A fonte da espontaneidade é a própria espontaneidade. Contudo, para aflorar
ela precisa ser liberada pelo aquecimento, outro conceito fundamental dentro da teoria e
prática moreniana. A provocação consciente de qualquer ato mobiliza no corpo humano,
ações voluntárias e involuntárias que o preparam para a ação. A este processo dá-se o
nome de aquecimento e é ele que desencadeia a espontaneidade.
Para o aquecimento da espontaneidade são importantes: os iniciadores, o foco e
a zona. Os iniciadores e o foco são as estimulações favorecedoras e preparatórias para
um ato espontâneo. A zona é o conjunto de elementos próprios e alheios, atuantes e
presentes, que participam do aquecimento.

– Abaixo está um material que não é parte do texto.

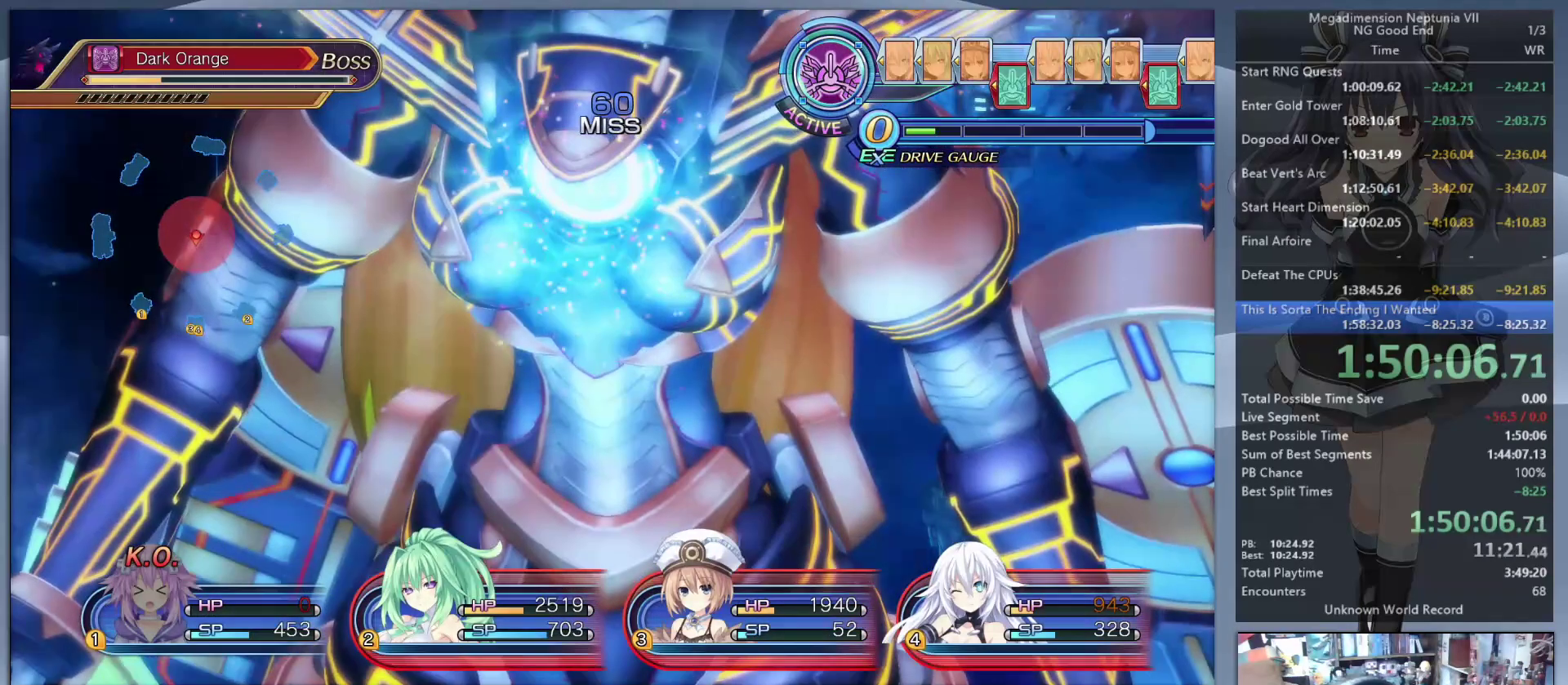
{"buttons": ["L2"], "left_stick": "center", "right_stick": "center", "events": []}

Segundo Moreno (1975), e possui quatro expressões características: 1)
originalidade; 2) qualidade dramática (vivacidade e novidade); 3) criatividade
(possibilita novas transformações); 4) adequação da resposta (aptidão plástica,
mobilidade, flexibilidade e adaptação a um mundo em rápida mudança).
O resultado do ato espontâneo depois do momento criativo, torna-se a conserva
cultural, que constitui todo o acervo sociocultural e tecnológico da espécie humana.
O homem que não encontrou sua liberdade, subordinando-se, impotente e
inerte, às forças externas que o determinam, é o homem amarrado, travado, repetitivo,
não espontâneo. Por outro lado, a perda da dimensão coletiva, tanto quanto a cegueira
em relação à sua inserção cósmica, pode acarretar-lhe equivalentes prejuízos,
eventualmente observáveis em um individualismo exacerbado no espontaneísmo.
Moreno propõe uma “revolução criadora” através do psicodrama, e esta
significa a recuperação da espontaneidade perdida no ambiente afetivo e no sistema
social. A espontaneidade é algo que pertence ao potencial criativo, que se atualiza e se
manifesta. Ser espontâneo é tomar decisões adequadas, perante o novo, agir de forma
transformadora e coerente, considerando sempre os laços afetivos construídos na rede.
Não é responder automaticamente, é responder sendo um agente ativo do próprio
destino, sujeito e protagonista de sua vida.